My habit that year was to allow several errands to accumulate and then, at a natural pause in my writing, to spend a day getting them done in Traverse City, forty-five minutes away. On May 8, a Thursday, I left in the morning and got home in late afternoon, just in time for cocktails on the deck. We sat at the picnic table Bob had installed, he with his martini, I with a gin and tonic. At the bird feeder closest to us, a big rose-breasted grosbeak appeared, the first either of us had ever seen. The coming summer seemed to hum in the distance.
We ate dinner and watched Tim Burton’s Sweeney Todd, all raspberry-colored blood and steampunk melodrama. It ended at about 9:45. Bob said he was going out to bring in the bird feeders. He wore his gray sweats and the L. L. Bean slippers I’d bought him several Christmases ago, now flattened at the back into slides. I went to the bathroom to brush my teeth and wash my face.
When I came out, the door from the sunroom to the deck stood wide open. It was a heavy, full-frame glass door with little birds etched on the top. I had come to resent it; it had to be tugged open and pulled shut hard every time one of us went out or came in, as we did constantly. On my list was to arrange to have a screen door installed, one that slammed behind you, as a cabin door should. I glared at the door, wondering why Bob had left it open to admit all manner of nightlife. He was taking a long time, I noted. The night seemed very quiet.
I sat down to write a quick overdue thank-you note to his sister, but halfway through the first sentence I stopped, rose, turned, and faced the empty doorway again. Deep inside me was an inkling that I had just entered a different world.
A few seconds later, outside in the dark, first calling his name and then screaming it, I already knew the end of this story. The Christmas bird feeder hung out over the water from the limb of
the white pine. At the foot of the tree lay a slipper. The cosmos roaring up inside me, I went to the brink and looked down, knowing I would see its mate there at the base of the bank, at the edge of the water.

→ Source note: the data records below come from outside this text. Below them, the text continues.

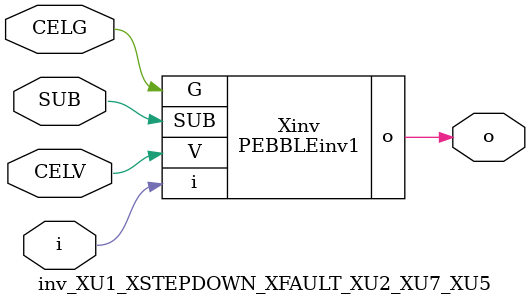
<source format=v>



module PEBBLEinv1 ( o, G, SUB, V, i );

  input V;
  input i;
  input G;
  output o;
  input SUB;
endmodule

//Celera Confidential Do Not Copy inv_XU1_XSTEPDOWN_XFAULT_XU2_XU7_XU5
//Celera Confidential Symbol Generator
//5V Inverter
module inv_XU1_XSTEPDOWN_XFAULT_XU2_XU7_XU5 (CELV,CELG,i,o,SUB);
input CELV;
input CELG;
input i;
input SUB;
output o;

//Celera Confidential Do Not Copy inv
PEBBLEinv1 Xinv(
.V (CELV),
.i (i),
.o (o),
.SUB (SUB),
.G (CELG)
);
//,diesize,PEBBLEinv1

//Celera Confidential Do Not Copy Module End
//Celera Schematic Generator
endmodule

</source>
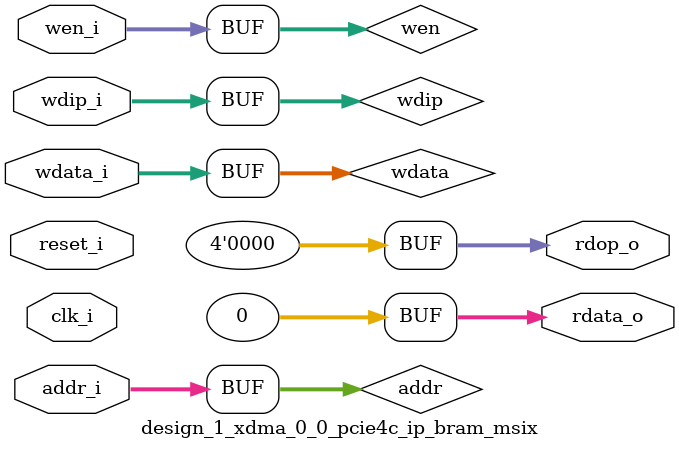
<source format=v>
`timescale 1ps/1ps

(* DowngradeIPIdentifiedWarnings = "yes" *)
module design_1_xdma_0_0_pcie4c_ip_bram_msix #(

  parameter           TCQ = 100
, parameter           TO_RAM_PIPELINE="FALSE"
, parameter           FROM_RAM_PIPELINE="FALSE"
, parameter           MSIX_CAP_TABLE_SIZE=11'h0
, parameter           MSIX_TABLE_RAM_ENABLE="FALSE"

  ) (

  input  wire         clk_i,
  input  wire         reset_i,

  input  wire  [12:0] addr_i,
  input  wire  [31:0] wdata_i,
  input  wire   [3:0] wdip_i,
  input  wire   [3:0] wen_i,
  output wire  [31:0] rdata_o,
  output wire   [3:0] rdop_o

  );

  // WIP : Use Total number of functions (PFs + VFs) to calculate the NUM_BRAM_4K
  localparam integer NUM_BRAM_4K = (MSIX_TABLE_RAM_ENABLE == "TRUE") ? 8 : 0 ;
 

  reg          [12:0] addr;
  reg          [12:0] addr_p0;
  reg          [12:0] addr_p1;
  reg          [31:0] wdata;
  reg           [3:0] wdip;
  reg           [3:0] wen;
  reg          [31:0] reg_rdata;
  reg           [3:0] reg_rdop;
  wire         [31:0] rdata;
  wire          [3:0] rdop;
  genvar              i;
  wire    [(8*4)-1:0] bram_4k_wen;
  wire   [(8*32)-1:0] rdata_t;
  wire    [(8*4)-1:0] rdop_t;

  //
  // Optional input pipe stages
  //
  generate

    if (TO_RAM_PIPELINE == "TRUE") begin : TORAMPIPELINE

      always @(posedge clk_i) begin
     
        if (reset_i) begin

          addr <= #(TCQ) 13'b0;
          wdata <= #(TCQ) 32'b0;
          wdip <= #(TCQ) 4'b0;
          wen <= #(TCQ) 4'b0;

        end else begin

          addr <= #(TCQ) addr_i;
          wdata <= #(TCQ) wdata_i;
          wdip <= #(TCQ) wdip_i;
          wen <= #(TCQ) wen_i;

        end

      end

    end else begin : NOTORAMPIPELINE

      always @(*) begin

          addr = addr_i;
          wdata = wdata_i;
          wdip = wdip_i;
          wen = wen_i;

      end


    end

  endgenerate

  // 
  // Address pipeline
  //
  always @(posedge clk_i) begin
     
    if (reset_i) begin

      addr_p0 <= #(TCQ) 13'b0;
      addr_p1 <= #(TCQ) 13'b0;

    end else begin

      addr_p0 <= #(TCQ) addr;
      addr_p1 <= #(TCQ) addr_p0;

    end

  end

  //
  // Optional output pipe stages
  //
  generate

    if (FROM_RAM_PIPELINE == "TRUE") begin : FRMRAMPIPELINE


      always @(posedge clk_i) begin
     
        if (reset_i) begin

          reg_rdata <= #(TCQ) 32'b0;
          reg_rdop <= #(TCQ) 4'b0;

        end else begin

          case (addr_p1[12:10]) 
            3'b000 : begin
              reg_rdata <= #(TCQ) rdata_t[(32*(0))+31:(32*(0))+0];
              reg_rdop <= #(TCQ) rdop_t[(4*(0))+3:(4*(0))+0];
            end
            3'b001 : begin
              reg_rdata <= #(TCQ) rdata_t[(32*(1))+31:(32*(1))+0];
              reg_rdop <= #(TCQ) rdop_t[(4*(1))+3:(4*(1))+0];
            end
            3'b010 : begin
              reg_rdata <= #(TCQ) rdata_t[(32*(2))+31:(32*(2))+0];
              reg_rdop <= #(TCQ) rdop_t[(4*(2))+3:(4*(2))+0];
            end
            3'b011 : begin
              reg_rdata <= #(TCQ) rdata_t[(32*(3))+31:(32*(3))+0];
              reg_rdop <= #(TCQ) rdop_t[(4*(3))+3:(4*(3))+0];
            end
            3'b100 : begin
              reg_rdata <= #(TCQ) rdata_t[(32*(4))+31:(32*(4))+0];
              reg_rdop <= #(TCQ) rdop_t[(4*(4))+3:(4*(4))+0];
            end
            3'b101 : begin
              reg_rdata <= #(TCQ) rdata_t[(32*(5))+31:(32*(5))+0];
              reg_rdop <= #(TCQ) rdop_t[(4*(5))+3:(4*(5))+0];
            end
            3'b110 : begin
              reg_rdata <= #(TCQ) rdata_t[(32*(6))+31:(32*(6))+0];
              reg_rdop <= #(TCQ) rdop_t[(4*(6))+3:(4*(6))+0];
            end
            3'b111 : begin
              reg_rdata <= #(TCQ) rdata_t[(32*(7))+31:(32*(7))+0];
              reg_rdop <= #(TCQ) rdop_t[(4*(7))+3:(4*(7))+0];
            end
          endcase

        end

      end

    end else begin : NOFRMRAMPIPELINE

      always @(*) begin

          case (addr_p1[12:10]) 
            3'b000 : begin
              reg_rdata <= #(TCQ) rdata_t[(32*(0))+31:(32*(0))+0];
              reg_rdop <= #(TCQ) rdop_t[(4*(0))+3:(4*(0))+0];
            end
            3'b001 : begin
              reg_rdata <= #(TCQ) rdata_t[(32*(1))+31:(32*(1))+0];
              reg_rdop <= #(TCQ) rdop_t[(4*(1))+3:(4*(1))+0];
            end
            3'b010 : begin
              reg_rdata <= #(TCQ) rdata_t[(32*(2))+31:(32*(2))+0];
              reg_rdop <= #(TCQ) rdop_t[(4*(2))+3:(4*(2))+0];
            end
            3'b011 : begin
              reg_rdata <= #(TCQ) rdata_t[(32*(3))+31:(32*(3))+0];
              reg_rdop <= #(TCQ) rdop_t[(4*(3))+3:(4*(3))+0];
            end
            3'b100 : begin
              reg_rdata <= #(TCQ) rdata_t[(32*(4))+31:(32*(4))+0];
              reg_rdop <= #(TCQ) rdop_t[(4*(4))+3:(4*(4))+0];
            end
            3'b101 : begin
              reg_rdata <= #(TCQ) rdata_t[(32*(5))+31:(32*(5))+0];
              reg_rdop <= #(TCQ) rdop_t[(4*(5))+3:(4*(5))+0];
            end
            3'b110 : begin
              reg_rdata <= #(TCQ) rdata_t[(32*(6))+31:(32*(6))+0];
              reg_rdop <= #(TCQ) rdop_t[(4*(6))+3:(4*(6))+0];
            end
            3'b111 : begin
              reg_rdata <= #(TCQ) rdata_t[(32*(7))+31:(32*(7))+0];
              reg_rdop <= #(TCQ) rdop_t[(4*(7))+3:(4*(7))+0];
            end
          endcase

      end

    end
  
  endgenerate

  assign rdata_o = (MSIX_TABLE_RAM_ENABLE == "TRUE") ?  reg_rdata : 32'h0;
  assign rdop_o = (MSIX_TABLE_RAM_ENABLE == "TRUE") ? reg_rdop : 4'h0;

  generate 
  
    for (i=0; i<NUM_BRAM_4K; i=i+1) begin : BRAM4K

      design_1_xdma_0_0_pcie4c_ip_bram_4k_int #(
          .TCQ(TCQ)
        )
        bram_4k_int (
    
          .clk_i (clk_i),
          .reset_i (reset_i),
    
          .addr_i(addr[9:0]),
          .wdata_i(wdata),
          .wdip_i(wdip),
          .wen_i(bram_4k_wen[(4*(i))+3:(4*(i))+0]),
          .rdata_o(rdata_t[(32*i)+31:(32*i)+0]),
          .rdop_o(rdop_t[(4*i)+3:(4*i)+0]),
          .baddr_i(10'b0),
          .brdata_o()

      );
      assign bram_4k_wen[(4*(i))+3:(4*(i))+0] = wen & {4{(i == addr[12:10])}};  
      
    end

  endgenerate

endmodule

</source>
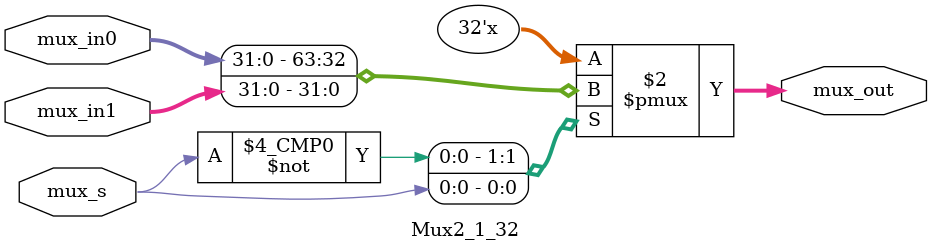
<source format=v>
`timescale 1ns/1ns

module Mux2_1_32(
    input [31:0]mux_in0,
    input [31:0]mux_in1,
    input mux_s,
    output reg[31:0]mux_out

);

    always @* 
begin
    case(mux_s)
      1'b0:
      begin
        mux_out <= mux_in0;
      end
      1'b1:
      begin
        mux_out <= mux_in1;
      end
    endcase
end

endmodule
</source>
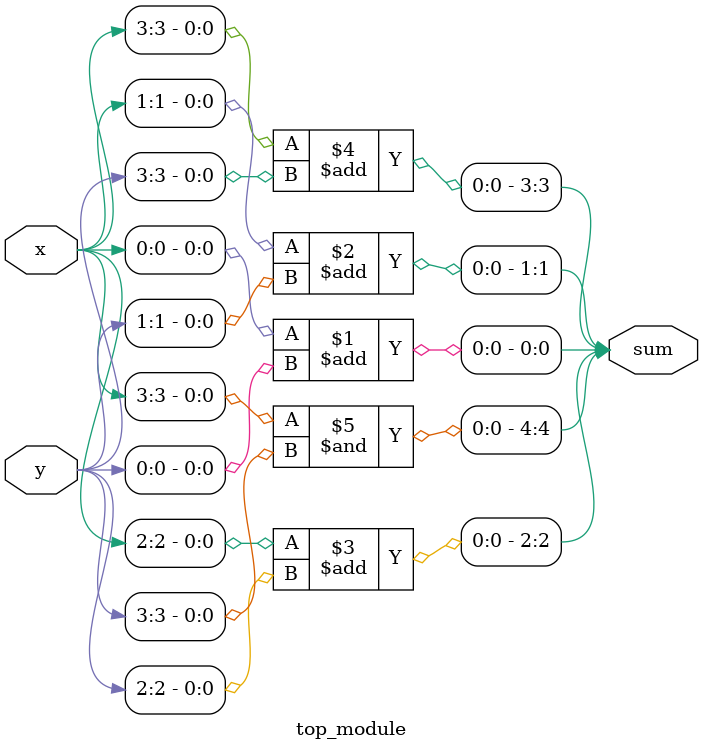
<source format=sv>
module top_module (
  input [3:0] x,
  input [3:0] y,
  output [4:0] sum
);

  assign sum[0] = x[0] + y[0];
  assign sum[1] = x[1] + y[1];
  assign sum[2] = x[2] + y[2];
  assign sum[3] = x[3] + y[3];
  assign sum[4] = x[3] & y[3];

endmodule

</source>
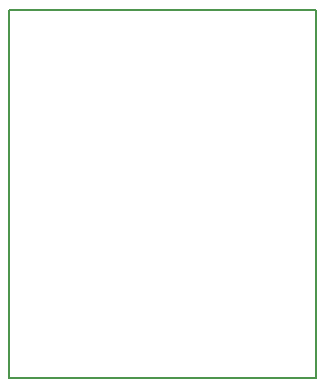
<source format=gbr>
G04 #@! TF.GenerationSoftware,KiCad,Pcbnew,(5.0.2)-1*
G04 #@! TF.CreationDate,2019-09-06T13:17:11-04:00*
G04 #@! TF.ProjectId,RS232_TTL_Female,52533233-325f-4545-944c-5f46656d616c,rev?*
G04 #@! TF.SameCoordinates,Original*
G04 #@! TF.FileFunction,Profile,NP*
%FSLAX46Y46*%
G04 Gerber Fmt 4.6, Leading zero omitted, Abs format (unit mm)*
G04 Created by KiCad (PCBNEW (5.0.2)-1) date 9/6/2019 1:17:11 PM*
%MOMM*%
%LPD*%
G01*
G04 APERTURE LIST*
%ADD10C,0.200000*%
G04 APERTURE END LIST*
D10*
X0Y-31115000D02*
X0Y0D01*
X26035000Y-31115000D02*
X0Y-31115000D01*
X26035000Y0D02*
X26035000Y-31115000D01*
X0Y0D02*
X26035000Y0D01*
M02*

</source>
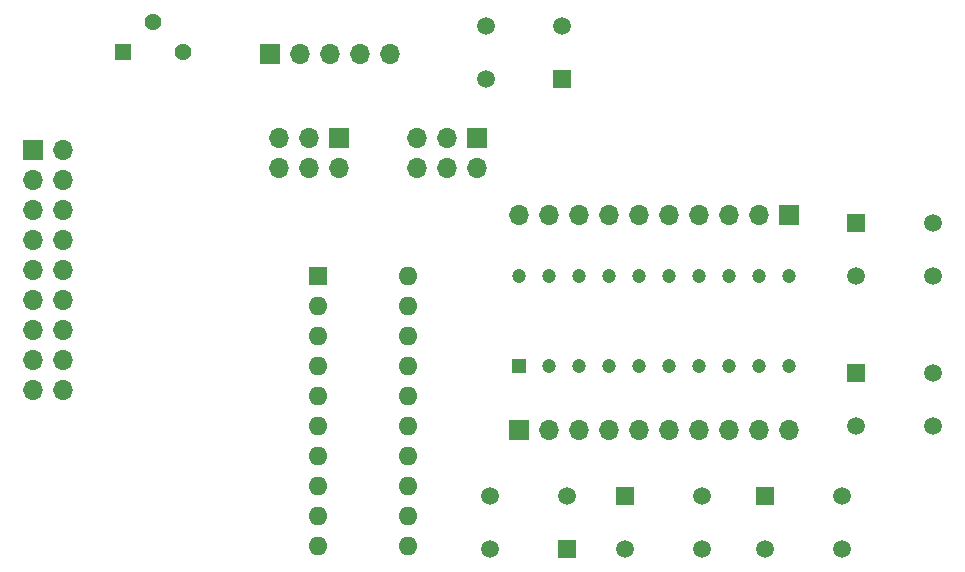
<source format=gbs>
G04 #@! TF.GenerationSoftware,KiCad,Pcbnew,(7.0.0)*
G04 #@! TF.CreationDate,2024-06-27T16:39:17-07:00*
G04 #@! TF.ProjectId,msp-debugger,6d73702d-6465-4627-9567-6765722e6b69,rev?*
G04 #@! TF.SameCoordinates,Original*
G04 #@! TF.FileFunction,Soldermask,Bot*
G04 #@! TF.FilePolarity,Negative*
%FSLAX46Y46*%
G04 Gerber Fmt 4.6, Leading zero omitted, Abs format (unit mm)*
G04 Created by KiCad (PCBNEW (7.0.0)) date 2024-06-27 16:39:17*
%MOMM*%
%LPD*%
G01*
G04 APERTURE LIST*
G04 Aperture macros list*
%AMRoundRect*
0 Rectangle with rounded corners*
0 $1 Rounding radius*
0 $2 $3 $4 $5 $6 $7 $8 $9 X,Y pos of 4 corners*
0 Add a 4 corners polygon primitive as box body*
4,1,4,$2,$3,$4,$5,$6,$7,$8,$9,$2,$3,0*
0 Add four circle primitives for the rounded corners*
1,1,$1+$1,$2,$3*
1,1,$1+$1,$4,$5*
1,1,$1+$1,$6,$7*
1,1,$1+$1,$8,$9*
0 Add four rect primitives between the rounded corners*
20,1,$1+$1,$2,$3,$4,$5,0*
20,1,$1+$1,$4,$5,$6,$7,0*
20,1,$1+$1,$6,$7,$8,$9,0*
20,1,$1+$1,$8,$9,$2,$3,0*%
G04 Aperture macros list end*
%ADD10R,1.700000X1.700000*%
%ADD11O,1.700000X1.700000*%
%ADD12R,1.508000X1.508000*%
%ADD13C,1.508000*%
%ADD14R,1.200000X1.200000*%
%ADD15C,1.200000*%
%ADD16RoundRect,0.102000X-0.611000X-0.611000X0.611000X-0.611000X0.611000X0.611000X-0.611000X0.611000X0*%
%ADD17C,1.426000*%
%ADD18R,1.600000X1.600000*%
%ADD19O,1.600000X1.600000*%
G04 APERTURE END LIST*
D10*
X148825999Y-82785999D03*
D11*
X148825999Y-85325999D03*
X146285999Y-82785999D03*
X146285999Y-85325999D03*
X143745999Y-82785999D03*
X143745999Y-85325999D03*
D12*
X161323999Y-113047999D03*
D13*
X161324000Y-117548000D03*
X167824000Y-113048000D03*
X167824000Y-117548000D03*
D10*
X131299999Y-75673999D03*
D11*
X133839999Y-75673999D03*
X136379999Y-75673999D03*
X138919999Y-75673999D03*
X141459999Y-75673999D03*
D14*
X152381999Y-102089999D03*
D15*
X154922000Y-102090000D03*
X157462000Y-102090000D03*
X160002000Y-102090000D03*
X162542000Y-102090000D03*
X165082000Y-102090000D03*
X167622000Y-102090000D03*
X170162000Y-102090000D03*
X172702000Y-102090000D03*
X175242000Y-102090000D03*
X175242000Y-94470000D03*
X172702000Y-94470000D03*
X170162000Y-94470000D03*
X167622000Y-94470000D03*
X165082000Y-94470000D03*
X162542000Y-94470000D03*
X160002000Y-94470000D03*
X157462000Y-94470000D03*
X154922000Y-94470000D03*
X152382000Y-94470000D03*
D10*
X175214999Y-89223999D03*
D11*
X172674999Y-89223999D03*
X170134999Y-89223999D03*
X167594999Y-89223999D03*
X165054999Y-89223999D03*
X162514999Y-89223999D03*
X159974999Y-89223999D03*
X157434999Y-89223999D03*
X154894999Y-89223999D03*
X152354999Y-89223999D03*
D16*
X118872000Y-75474000D03*
D17*
X121412000Y-72934000D03*
X123952000Y-75474000D03*
D10*
X152369999Y-107473999D03*
D11*
X154909999Y-107473999D03*
X157449999Y-107473999D03*
X159989999Y-107473999D03*
X162529999Y-107473999D03*
X165069999Y-107473999D03*
X167609999Y-107473999D03*
X170149999Y-107473999D03*
X172689999Y-107473999D03*
X175229999Y-107473999D03*
D10*
X137141999Y-82785999D03*
D11*
X134601999Y-82785999D03*
X132061999Y-82785999D03*
X132061999Y-85325999D03*
X134601999Y-85325999D03*
X137141999Y-85325999D03*
D10*
X111214999Y-83736999D03*
D11*
X113754999Y-83736999D03*
X111214999Y-86276999D03*
X113754999Y-86276999D03*
X111214999Y-88816999D03*
X113754999Y-88816999D03*
X111214999Y-91356999D03*
X113754999Y-91356999D03*
X111214999Y-93896999D03*
X113754999Y-93896999D03*
X111214999Y-96436999D03*
X113754999Y-96436999D03*
X111214999Y-98976999D03*
X113754999Y-98976999D03*
X111214999Y-101516999D03*
X113754999Y-101516999D03*
X111214999Y-104056999D03*
X113754999Y-104056999D03*
D12*
X180881999Y-102633999D03*
D13*
X180882000Y-107134000D03*
X187382000Y-102634000D03*
X187382000Y-107134000D03*
D12*
X180933999Y-89933999D03*
D13*
X180934000Y-94434000D03*
X187434000Y-89934000D03*
X187434000Y-94434000D03*
D12*
X173209999Y-113083999D03*
D13*
X173210000Y-117584000D03*
X179710000Y-113084000D03*
X179710000Y-117584000D03*
D18*
X135373999Y-94469999D03*
D19*
X135373999Y-97009999D03*
X135373999Y-99549999D03*
X135373999Y-102089999D03*
X135373999Y-104629999D03*
X135373999Y-107169999D03*
X135373999Y-109709999D03*
X135373999Y-112249999D03*
X135373999Y-114789999D03*
X135373999Y-117329999D03*
X142993999Y-117329999D03*
X142993999Y-114789999D03*
X142993999Y-112249999D03*
X142993999Y-109709999D03*
X142993999Y-107169999D03*
X142993999Y-104629999D03*
X142993999Y-102089999D03*
X142993999Y-99549999D03*
X142993999Y-97009999D03*
X142993999Y-94469999D03*
D12*
X156039999Y-77723999D03*
D13*
X156040000Y-73224000D03*
X149540000Y-77724000D03*
X149540000Y-73224000D03*
D12*
X156393999Y-117547999D03*
D13*
X156394000Y-113048000D03*
X149894000Y-117548000D03*
X149894000Y-113048000D03*
M02*

</source>
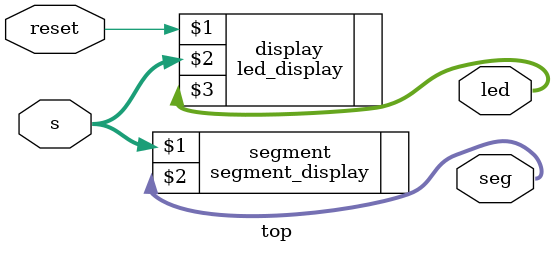
<source format=sv>

module top(  input logic reset, input logic [3:0] s,
	            output logic [2:0] led, output logic [6:0] seg
			);
			
	led_display display(reset, s, led);
	segment_display segment(s,seg);

endmodule


</source>
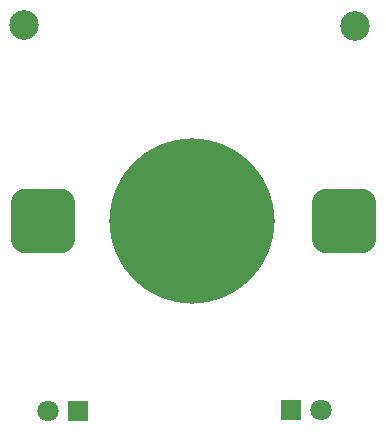
<source format=gbs>
%TF.GenerationSoftware,KiCad,Pcbnew,8.0.3*%
%TF.CreationDate,2024-07-02T11:26:53+01:00*%
%TF.ProjectId,I_Can_Solder_Badge,495f4361-6e5f-4536-9f6c-6465725f4261,rev?*%
%TF.SameCoordinates,Original*%
%TF.FileFunction,Soldermask,Bot*%
%TF.FilePolarity,Negative*%
%FSLAX46Y46*%
G04 Gerber Fmt 4.6, Leading zero omitted, Abs format (unit mm)*
G04 Created by KiCad (PCBNEW 8.0.3) date 2024-07-02 11:26:53*
%MOMM*%
%LPD*%
G01*
G04 APERTURE LIST*
G04 Aperture macros list*
%AMRoundRect*
0 Rectangle with rounded corners*
0 $1 Rounding radius*
0 $2 $3 $4 $5 $6 $7 $8 $9 X,Y pos of 4 corners*
0 Add a 4 corners polygon primitive as box body*
4,1,4,$2,$3,$4,$5,$6,$7,$8,$9,$2,$3,0*
0 Add four circle primitives for the rounded corners*
1,1,$1+$1,$2,$3*
1,1,$1+$1,$4,$5*
1,1,$1+$1,$6,$7*
1,1,$1+$1,$8,$9*
0 Add four rect primitives between the rounded corners*
20,1,$1+$1,$2,$3,$4,$5,0*
20,1,$1+$1,$4,$5,$6,$7,0*
20,1,$1+$1,$6,$7,$8,$9,0*
20,1,$1+$1,$8,$9,$2,$3,0*%
G04 Aperture macros list end*
%ADD10C,2.500000*%
%ADD11R,1.800000X1.800000*%
%ADD12C,1.800000*%
%ADD13RoundRect,1.375000X-1.375000X-1.375000X1.375000X-1.375000X1.375000X1.375000X-1.375000X1.375000X0*%
%ADD14C,14.000000*%
G04 APERTURE END LIST*
D10*
%TO.C,J3*%
X154800000Y-53900000D03*
%TD*%
D11*
%TO.C,D2*%
X149400000Y-86400000D03*
D12*
X151940000Y-86400000D03*
%TD*%
D11*
%TO.C,D1*%
X131375000Y-86500000D03*
D12*
X128835000Y-86500000D03*
%TD*%
D10*
%TO.C,J2*%
X126800000Y-53800000D03*
%TD*%
D13*
%TO.C,J1*%
X128400000Y-70400000D03*
X153900000Y-70400000D03*
D14*
X141060000Y-70400000D03*
%TD*%
M02*

</source>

The next hour was full of sound and motion—my shrieking, lights going on across the river, neighbors’ voices, flashlights, police, tracker dogs. At one point I looked down from the bank again and, knowing it was useless, slid down into the cold tumbling river. The current pulled my feet out from under me and my head went underwater. I grabbed for a thin branch hanging low over the water. I wasn’t going with him. I regained my feet and flailed downstream toward the dock.
They found him downriver around the horseshoe’s bend by the neighbors’ dock. For the next hour, as they tried to force life back into his body, I waited in the cabin with some neighbors. Shortly after midnight the troopers—young, buzz-cut, stiff, no experience of such duty—came back to the cabin. He’s gone, I said, before they could speak their word, deceased. The rest of my life was already moving in on me.
This story ends with a river. But, like the river, it doesn’t end. It runs on and on.
Ghost Town
Gold Hill is sometimes labeled a ghost town, which is an inaccurate designation.
—Wikipedia
There are four ways to get to Gold Hill. You can take CO72, aka the Peak-to-Peak Highway, to Gold Hill Road, which comes into town from the west. It’s a long, dusty few miles that will take you past the Sacred Mountain Ashram, established 1974, and the Colorado Mountain Ranch before curving to the right, down into town. If you decide against turning off, by the way, the Peak-to-Peak will take you to Nederland, a bustling mountain town with amenities like restaurants and a movie theater. Nederland is the home of the excavated frozen body that is celebrated in an annual three-day festival in March called Frozen Dead Guy Days.